| What needs to be done |
Looking through the data below, work out how many lines have the word "healthy". Reply with that number only.

| Data records |
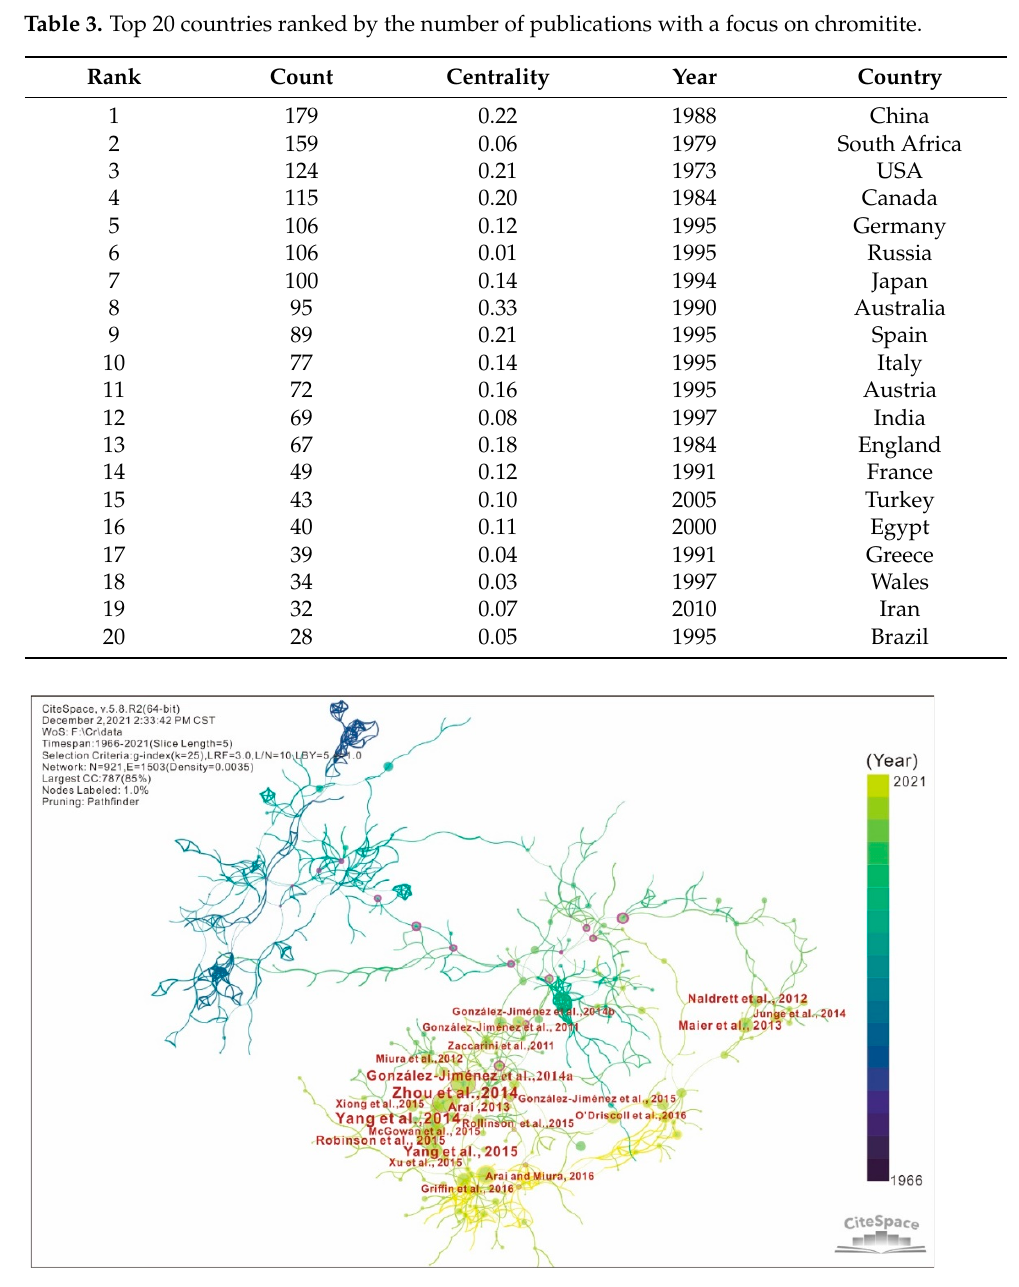
Figure 5. Co-occurring references map. Table 4. Top 20 co-citation references related to chromitite.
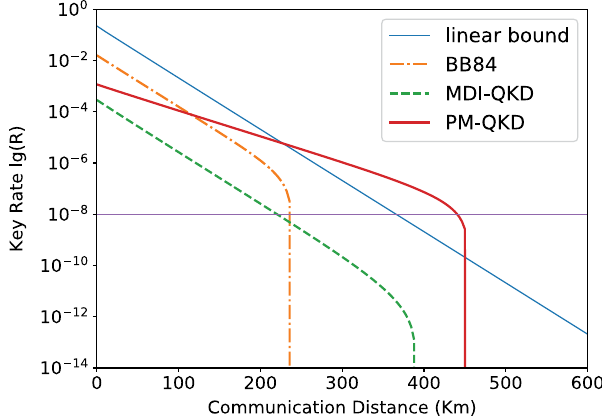
FIG. 3. Simulation of our PM-QKD protocol. For the consid- ered simulation parameters, the key rate of PM-QKD surpasses that of the conventional BB84 protocol when l > 120 km, and it exceeds the linear key-rate bound by Pirandola et al. (PLOB bound) [11] when l > 250 km. In addition, our protocol is also able to achieve a long transmission distance of l ¼ 450 km.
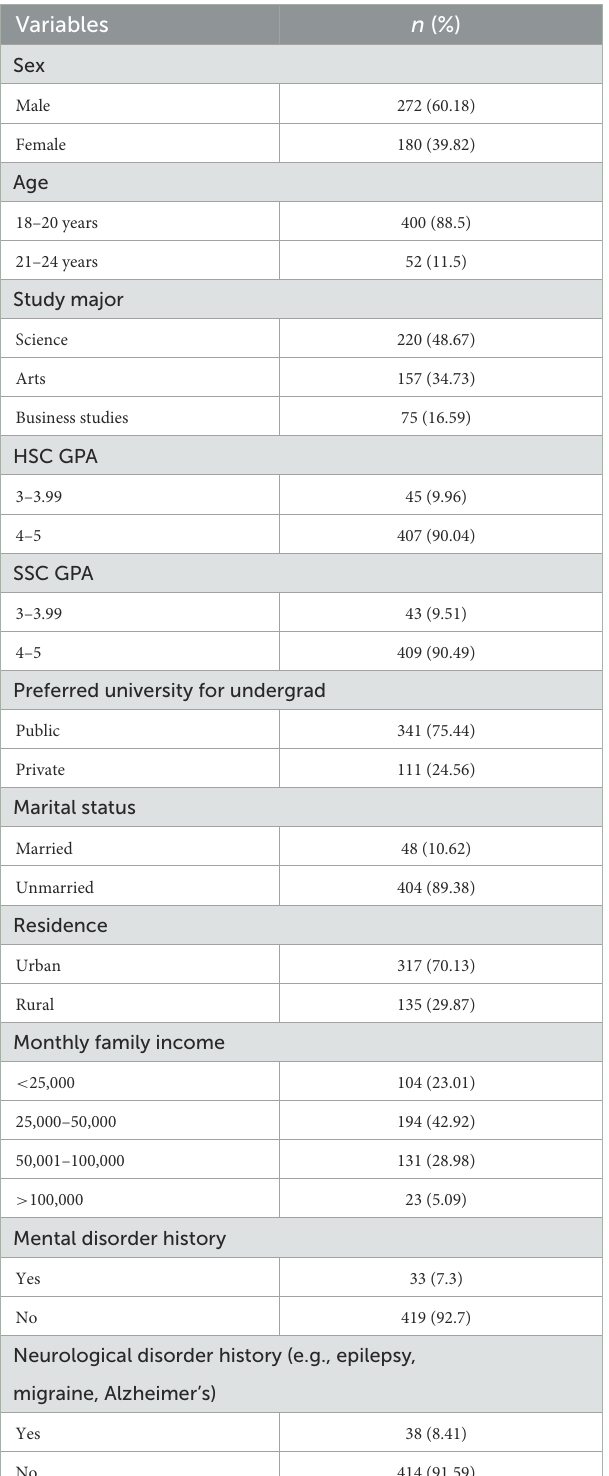
TABLE 1 General characteristics of the participants ( N =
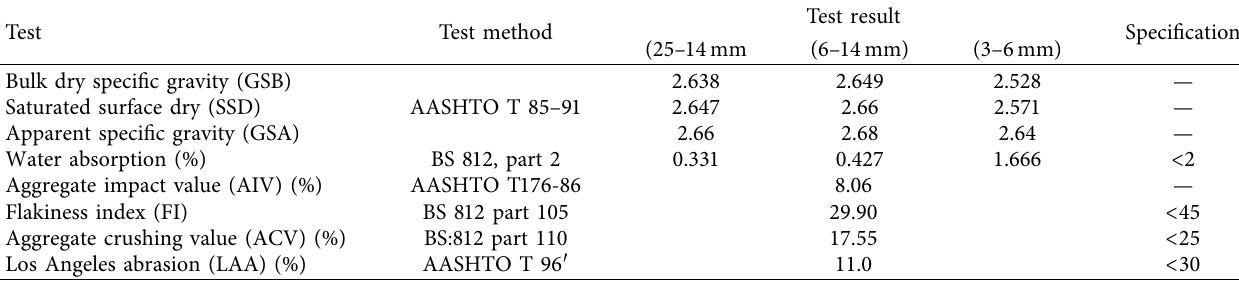
Figure 2: XRD pattern of Belessa kaolin. Table 3: Physical properties of aggregate.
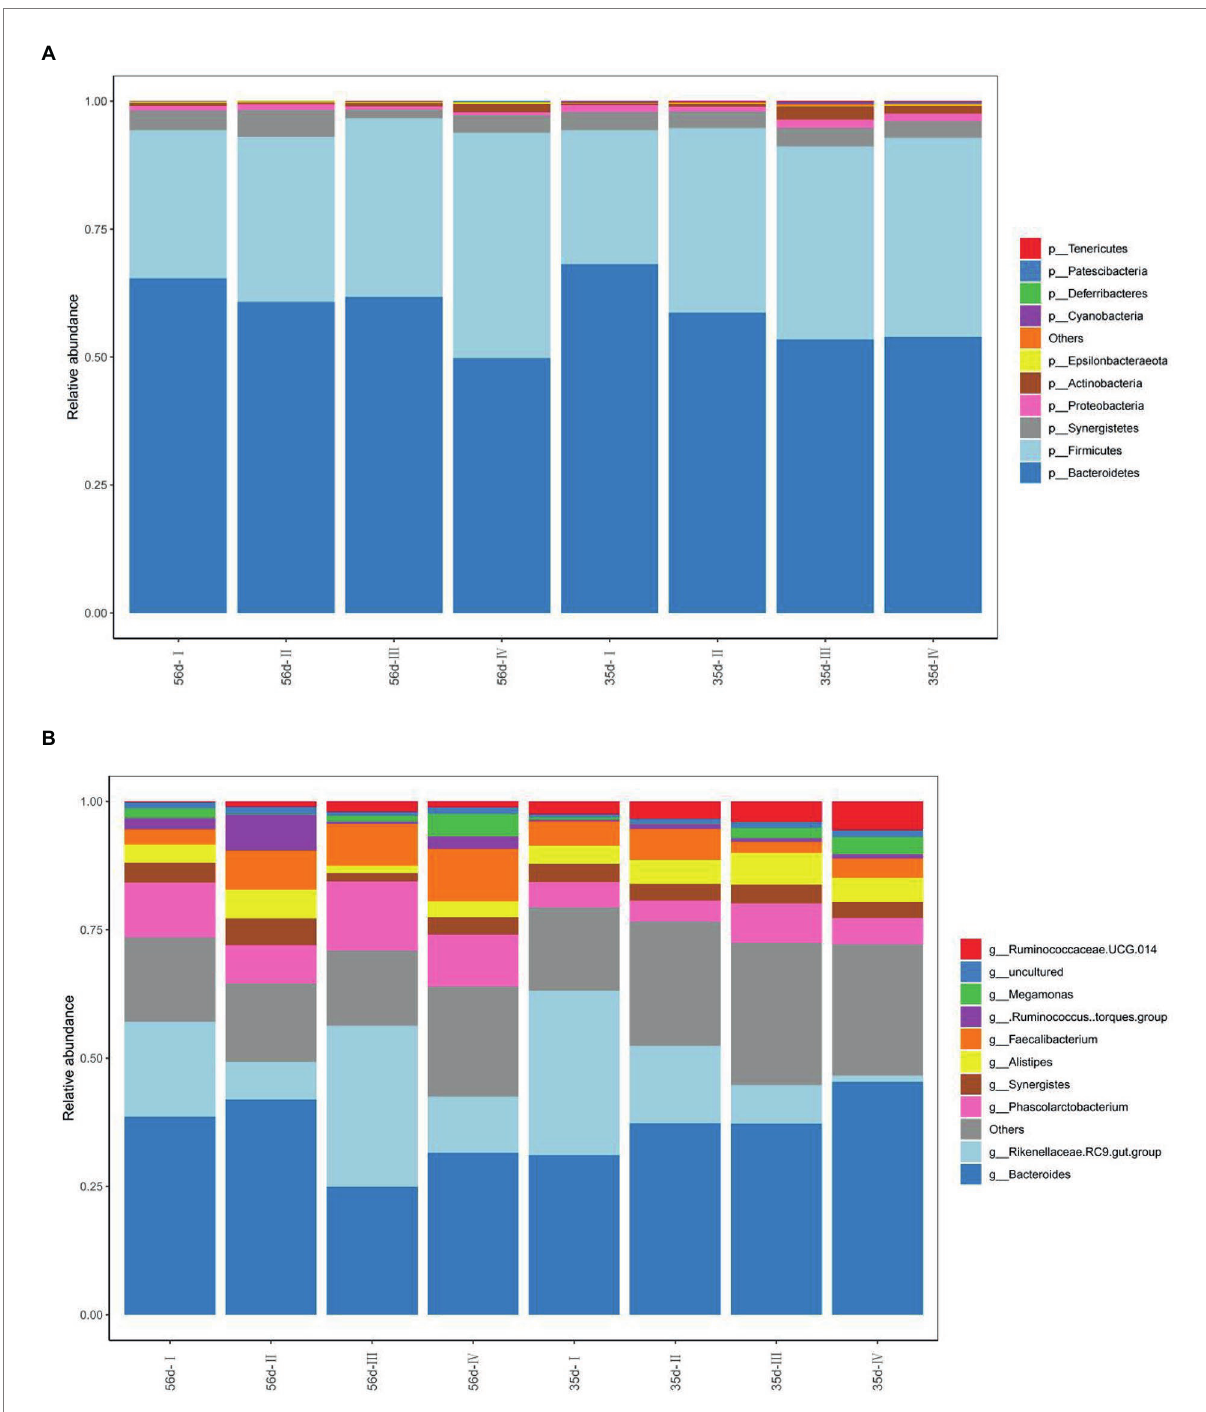
FIGURE 5 The composition of the cecal microflora of broilers in different treatment groups. (A) The phylum level composition of the microflora; (B) The genus level composition of the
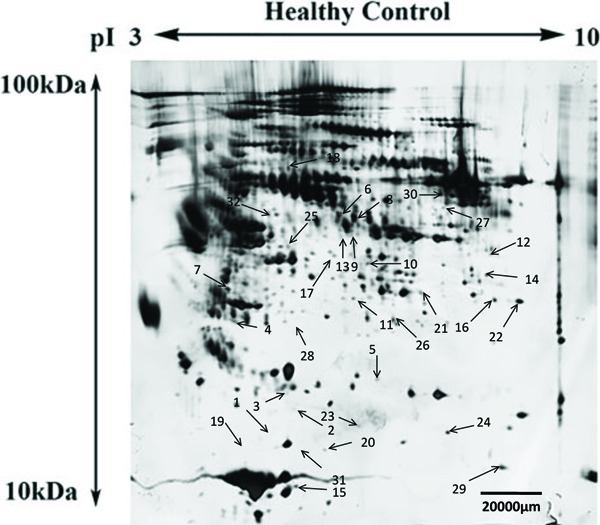
Representative image of a two-dimensional electrophoresis silver stained
gel of depleted plasma sampled from healthy control subjects. Thirty-two
differentially expressed protein spots (numbered with arrows) were identified
across various bipolar disorder (BD) mood states (depressed BD, manic BD, and
euthymic BD) relative to healthy controls.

| Output of the task |
2